26 November 2013
Last updated at 21:48 ET
Eco-themed games were a good way to reach people about environmental issues, the study found
Playing games can help change attitudes and behaviour towards environmental issues, a study has suggested.
Consultant Paula Owen, who carried out the 12-month “eco-games” study, said the results highlighted how games, such as bingo, could help raise environmental awareness.
She added the findings also showed that people did not engage with “doom and gloom” messages.
Ms Owen said she planned to release a free “eco-games” app at Christmas.
Since the project was launched in March at London’s Science Museum, she said hundreds of people had participated in “eco fun and games” events across the London area.
She added that more than half of the participants pledged to modify their behaviour in order to reduce their impact on the environment.
The study found that, on average, each respondent had saved about half-a-tonne of carbon emissions.

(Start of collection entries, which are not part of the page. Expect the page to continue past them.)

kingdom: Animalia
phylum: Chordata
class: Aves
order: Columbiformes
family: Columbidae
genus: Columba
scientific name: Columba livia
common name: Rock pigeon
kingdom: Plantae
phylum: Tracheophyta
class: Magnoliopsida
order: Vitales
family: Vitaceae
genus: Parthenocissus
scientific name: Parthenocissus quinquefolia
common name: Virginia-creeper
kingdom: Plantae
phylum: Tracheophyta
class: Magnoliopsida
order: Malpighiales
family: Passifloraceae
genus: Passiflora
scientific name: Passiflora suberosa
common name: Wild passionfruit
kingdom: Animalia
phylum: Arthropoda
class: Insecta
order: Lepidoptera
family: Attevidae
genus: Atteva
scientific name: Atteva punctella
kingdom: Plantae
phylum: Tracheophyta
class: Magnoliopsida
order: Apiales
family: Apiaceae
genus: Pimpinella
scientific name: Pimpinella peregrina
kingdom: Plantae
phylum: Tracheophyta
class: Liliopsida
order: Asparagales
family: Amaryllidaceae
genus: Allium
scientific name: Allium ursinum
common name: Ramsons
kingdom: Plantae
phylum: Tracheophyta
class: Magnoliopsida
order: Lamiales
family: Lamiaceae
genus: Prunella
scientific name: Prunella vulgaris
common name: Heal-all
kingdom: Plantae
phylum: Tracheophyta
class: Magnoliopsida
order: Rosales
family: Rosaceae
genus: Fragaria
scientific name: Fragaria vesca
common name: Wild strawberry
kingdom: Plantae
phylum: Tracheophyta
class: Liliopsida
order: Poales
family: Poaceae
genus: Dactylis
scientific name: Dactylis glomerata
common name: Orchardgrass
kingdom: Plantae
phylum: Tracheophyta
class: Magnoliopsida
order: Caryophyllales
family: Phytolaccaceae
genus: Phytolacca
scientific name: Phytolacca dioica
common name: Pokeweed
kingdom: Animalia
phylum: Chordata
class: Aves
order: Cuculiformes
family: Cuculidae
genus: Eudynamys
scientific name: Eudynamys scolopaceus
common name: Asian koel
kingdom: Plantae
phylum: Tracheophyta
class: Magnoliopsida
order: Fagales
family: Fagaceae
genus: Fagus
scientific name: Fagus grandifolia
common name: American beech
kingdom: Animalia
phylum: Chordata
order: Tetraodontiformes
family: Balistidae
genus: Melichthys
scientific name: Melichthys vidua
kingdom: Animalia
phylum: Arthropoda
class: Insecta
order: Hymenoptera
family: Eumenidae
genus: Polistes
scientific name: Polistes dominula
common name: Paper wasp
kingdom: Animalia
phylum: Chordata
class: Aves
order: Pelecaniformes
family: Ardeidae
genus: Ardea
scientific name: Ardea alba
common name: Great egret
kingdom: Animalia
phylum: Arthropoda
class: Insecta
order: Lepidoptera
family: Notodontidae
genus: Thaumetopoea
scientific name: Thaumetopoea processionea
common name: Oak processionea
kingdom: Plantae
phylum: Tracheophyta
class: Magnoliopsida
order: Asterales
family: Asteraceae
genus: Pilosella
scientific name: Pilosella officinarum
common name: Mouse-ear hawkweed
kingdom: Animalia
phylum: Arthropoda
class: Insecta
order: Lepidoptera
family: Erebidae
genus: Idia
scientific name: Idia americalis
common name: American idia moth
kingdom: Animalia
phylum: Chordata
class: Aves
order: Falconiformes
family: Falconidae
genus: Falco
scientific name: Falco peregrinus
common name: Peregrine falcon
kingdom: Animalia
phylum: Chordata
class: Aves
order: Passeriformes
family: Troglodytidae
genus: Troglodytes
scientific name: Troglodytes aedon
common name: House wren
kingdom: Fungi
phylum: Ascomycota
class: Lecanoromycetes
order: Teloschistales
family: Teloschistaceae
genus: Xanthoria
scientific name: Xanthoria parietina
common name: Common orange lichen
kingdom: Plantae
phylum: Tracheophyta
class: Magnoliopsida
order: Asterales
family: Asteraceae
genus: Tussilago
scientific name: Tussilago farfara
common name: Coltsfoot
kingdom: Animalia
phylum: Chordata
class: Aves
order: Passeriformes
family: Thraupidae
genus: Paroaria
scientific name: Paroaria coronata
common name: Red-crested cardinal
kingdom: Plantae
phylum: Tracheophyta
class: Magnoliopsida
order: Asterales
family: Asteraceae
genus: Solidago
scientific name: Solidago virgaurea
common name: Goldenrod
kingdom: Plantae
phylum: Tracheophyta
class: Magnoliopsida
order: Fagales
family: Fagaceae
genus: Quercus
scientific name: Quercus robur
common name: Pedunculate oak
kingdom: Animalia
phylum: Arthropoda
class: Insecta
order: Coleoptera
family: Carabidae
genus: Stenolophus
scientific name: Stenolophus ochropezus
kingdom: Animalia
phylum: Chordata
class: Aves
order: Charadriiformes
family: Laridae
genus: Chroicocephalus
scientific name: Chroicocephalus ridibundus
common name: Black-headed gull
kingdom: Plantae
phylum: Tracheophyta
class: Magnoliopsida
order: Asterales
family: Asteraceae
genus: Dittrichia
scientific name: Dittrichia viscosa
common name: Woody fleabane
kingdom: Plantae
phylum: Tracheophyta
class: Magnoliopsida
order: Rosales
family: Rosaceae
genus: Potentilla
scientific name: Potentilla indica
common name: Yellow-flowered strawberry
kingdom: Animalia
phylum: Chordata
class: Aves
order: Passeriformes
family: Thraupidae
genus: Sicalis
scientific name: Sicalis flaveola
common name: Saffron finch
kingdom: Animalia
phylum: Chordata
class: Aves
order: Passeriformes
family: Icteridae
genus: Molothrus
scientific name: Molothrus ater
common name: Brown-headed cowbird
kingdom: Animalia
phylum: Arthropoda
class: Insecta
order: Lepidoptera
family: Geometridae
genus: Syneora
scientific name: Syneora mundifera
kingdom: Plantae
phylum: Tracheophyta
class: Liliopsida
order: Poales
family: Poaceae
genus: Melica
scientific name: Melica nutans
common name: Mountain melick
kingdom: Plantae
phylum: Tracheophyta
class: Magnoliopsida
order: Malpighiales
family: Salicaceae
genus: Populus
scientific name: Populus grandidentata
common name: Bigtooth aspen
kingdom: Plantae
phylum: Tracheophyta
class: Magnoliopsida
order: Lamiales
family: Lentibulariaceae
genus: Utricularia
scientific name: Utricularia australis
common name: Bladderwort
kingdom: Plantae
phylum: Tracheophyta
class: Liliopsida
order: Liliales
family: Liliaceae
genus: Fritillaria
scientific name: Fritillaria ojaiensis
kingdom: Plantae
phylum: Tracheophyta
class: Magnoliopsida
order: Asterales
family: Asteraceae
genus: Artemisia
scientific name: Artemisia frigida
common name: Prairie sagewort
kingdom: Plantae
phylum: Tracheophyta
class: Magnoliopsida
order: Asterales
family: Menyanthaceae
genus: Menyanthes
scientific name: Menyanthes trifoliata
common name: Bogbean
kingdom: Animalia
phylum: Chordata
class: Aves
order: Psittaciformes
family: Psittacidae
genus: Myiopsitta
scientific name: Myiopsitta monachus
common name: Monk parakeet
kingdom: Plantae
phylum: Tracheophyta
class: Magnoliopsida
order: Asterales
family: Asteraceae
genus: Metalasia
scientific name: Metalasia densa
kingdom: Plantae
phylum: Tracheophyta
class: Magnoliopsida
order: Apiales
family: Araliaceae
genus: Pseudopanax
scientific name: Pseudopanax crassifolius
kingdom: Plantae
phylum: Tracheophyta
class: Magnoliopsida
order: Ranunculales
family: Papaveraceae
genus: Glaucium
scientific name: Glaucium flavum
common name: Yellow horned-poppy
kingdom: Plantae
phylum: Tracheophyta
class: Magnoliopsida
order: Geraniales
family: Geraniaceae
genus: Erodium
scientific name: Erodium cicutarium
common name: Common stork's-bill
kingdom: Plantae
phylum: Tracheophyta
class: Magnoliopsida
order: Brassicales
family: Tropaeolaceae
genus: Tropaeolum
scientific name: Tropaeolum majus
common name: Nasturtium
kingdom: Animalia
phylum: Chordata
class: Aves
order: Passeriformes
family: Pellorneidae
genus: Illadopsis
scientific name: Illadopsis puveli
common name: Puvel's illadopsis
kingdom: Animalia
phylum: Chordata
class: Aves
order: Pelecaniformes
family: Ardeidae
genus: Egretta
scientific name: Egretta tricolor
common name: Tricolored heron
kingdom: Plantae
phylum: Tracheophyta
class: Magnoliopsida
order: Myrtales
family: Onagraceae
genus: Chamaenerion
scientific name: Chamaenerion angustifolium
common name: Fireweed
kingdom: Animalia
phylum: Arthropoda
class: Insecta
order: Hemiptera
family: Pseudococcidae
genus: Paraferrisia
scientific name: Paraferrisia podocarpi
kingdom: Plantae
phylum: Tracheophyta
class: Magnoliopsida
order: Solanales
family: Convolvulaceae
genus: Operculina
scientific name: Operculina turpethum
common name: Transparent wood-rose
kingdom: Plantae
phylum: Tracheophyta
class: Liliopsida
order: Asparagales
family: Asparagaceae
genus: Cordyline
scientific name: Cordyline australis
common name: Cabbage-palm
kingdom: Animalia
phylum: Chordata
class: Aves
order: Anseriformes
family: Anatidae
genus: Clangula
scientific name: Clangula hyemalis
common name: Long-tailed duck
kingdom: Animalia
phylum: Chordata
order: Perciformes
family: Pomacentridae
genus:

Among the most popular activities were not overfilling the kettle, putting lids on saucepans and taking shorter showers.
“If we are to have any chance to stop some of the worst excesses of climatic change over this century, we need everyone to play their part, however small that part might be,” Ms Owen observed.
“Our new approach to communication and engagement, using the medium of social games and fun instead of finger-wagging and guilt-tripping, is proving itself to be a powerful tool in the armoury of environmental educators.”
The project set out to explore whether “gamification” could be used to encourage pro-environment behaviour among people who normally did not engage with green issues.
Gamification refers to the idea of using the concepts and and mechanics of games but in a non-gaming environment.
The events allowed people to take part in a range of modified games, including Play Your Eco-Cards Right and Eco-Snakes and Ladders.
The study was carried out as part of the London Leaders Programme, which was set up by the London Sustainable Development Commission.
Ms Owen told BBC News that she now planned to roll the scheme out more widely.
“I am setting up as a social enterprise [with the goal of rolling] out the event and engagement programme nationally,” she said.
“Also, we will have a free games app and behavioural change tool coming out at Christmas time.
“I would like to gather data nationally and at a scale to make it statistically valid at the national scale.”